The recent spate of terrorist incidents and arrests involving Americans has policy-makers and security professionals scrambling to find a future-seeing Precog to help them identify so-called “homegrown terrorists” before they act, like in the movie Minority Report.
Several questionable government “studies” on this subject, including a controversial New York Police Department report, have promoted a theory of “radicalization” in which would-be terrorists follow a four-stage path from “unremarkable” and “ordinary” people into murderous terrorists (see the Brennan Center for Justice’s critique of the NYPD’s analysis here). Proponents of this theory posit that the different stages of radicalization function as a “funnel,” in which individuals entering the first phase by simply adopting particular beliefs, form the pool from which terrorists will eventually emerge at the other end of the process. And while the NYPD report acknowledges that not all people who enter the pool ultimately become terrorists, it warns that once in the funnel all will continue to pose a threat as potential “agents of influence” over future terrorists, regardless of whether they become terrorists themselves.
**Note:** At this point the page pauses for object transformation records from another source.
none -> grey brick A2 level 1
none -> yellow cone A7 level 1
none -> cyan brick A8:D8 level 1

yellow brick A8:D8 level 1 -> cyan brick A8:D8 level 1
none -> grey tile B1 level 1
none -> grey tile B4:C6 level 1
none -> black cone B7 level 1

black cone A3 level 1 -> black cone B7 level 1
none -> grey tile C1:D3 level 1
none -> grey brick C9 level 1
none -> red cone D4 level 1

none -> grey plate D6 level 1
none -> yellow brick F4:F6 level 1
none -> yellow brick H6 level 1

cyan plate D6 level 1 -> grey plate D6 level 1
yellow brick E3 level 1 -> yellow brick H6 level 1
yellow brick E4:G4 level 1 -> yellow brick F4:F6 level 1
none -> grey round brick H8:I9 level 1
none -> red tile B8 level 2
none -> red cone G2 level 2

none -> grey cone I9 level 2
This is nonsense of course, as virtually all empirical studies of actual terrorists, like this one, find no discernable pattern or profile. In fact, the NYPD study even contradicts its own conclusions by acknowledging that though their model is sequential, progression through the stages is not, and not all who start the process finish, with different people stopping at different stages. So the path is not a series of steps after all, but rather a number of stones scattered in the woods that potential terrorists may or may not touch, in no particular order, on their way to becoming terrorists, or not becoming terrorists. Does that make sense?
Yet this “path” or “funnel” theory remains popular among some security experts and government officials because it is exactly what the government wants to believe — that terrorists (who are hard to find) progress from a discernable pool of ideological radicals and activists (who are easy to find and therefore much easier to target). Why should the government look for hard-to-find terrorists when they can more easily target political or religious groups for surveillance, screening, or pretext arrest? A simplistic theory justifies a simplistic approach and allows government to avoid doing the harder work of developing a more complex approach that might actually work.
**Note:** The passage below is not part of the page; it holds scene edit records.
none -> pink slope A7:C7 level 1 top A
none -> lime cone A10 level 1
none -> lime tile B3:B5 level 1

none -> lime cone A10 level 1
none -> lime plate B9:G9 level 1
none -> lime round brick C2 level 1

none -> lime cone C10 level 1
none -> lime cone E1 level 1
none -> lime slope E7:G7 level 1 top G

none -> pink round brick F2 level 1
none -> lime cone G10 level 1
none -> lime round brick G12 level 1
This mentality drives the increase in law enforcement spying on political and religious groups. The Maryland State Police surveillance and infiltration of nonviolent peace groups and anti-death penalty activists is only one example of many across the country. Likewise, the FBI’s use of an ex-convict to infiltrate a number of southern California mosques failed to identify or arrest any terrorists, but managed to increase the community’s resentment toward the government. One man was arrested on an immigration violation, but he claims he was charged only after he declined to act as a spy for the government. Often called the “Al Capone strategy,” it is a scheme where the government charges a person with a relatively minor offense because they suspect the person is a threat but cannot prove any terrorism-related activity (Chicago crime boss Capone was indicted on tax charges). The problem is that sometimes the lack of evidence that someone is a terrorist or a crime boss is simply due to the fact that they are not really a terrorist or crime boss.
In such cases, an Al Capone strategy is nothing more than selective prosecution, and when the government pursues such prosecutions based on an erroneous theory that all persons with particular political or religious beliefs are potential terrorists, it leaves many in those communities feeling they are being treated unfairly. Ironically, this type of discrimination could lead to the moral outrage that Marc Sageman, a terrorism expert and former CIA officer, found real terrorists report as a factor influencing their decision to turn toward violence. Rather than merely predicting the future like the Minority Report‘s Precogs, counterterrorism policies that discriminate against religious or political groups could actually be creating an ominous self-fulfilling prophecy.
I am not saying there isn’t a place for outreach and intervention with wayward youth, or increasing education to counter extremist messaging that suggests there is a religious or ideological imperative toward violence. And if people want to call such efforts “counter-radicalization,” so be it. But the government should steer well clear of this activity and leave it to civil society. The government has no place in determining which religious or political interpretations are “correct,” and attempting to do so will cause more harm than good. A 2007 report by the EastWest Institute based on a study of Christian, Jewish, and Muslim extremism discusses many of these issues in further detail, as does a follow-up report from 2009. Creating policies based on a fraudulent model of terrorist behavior is a prescription for failure, not success.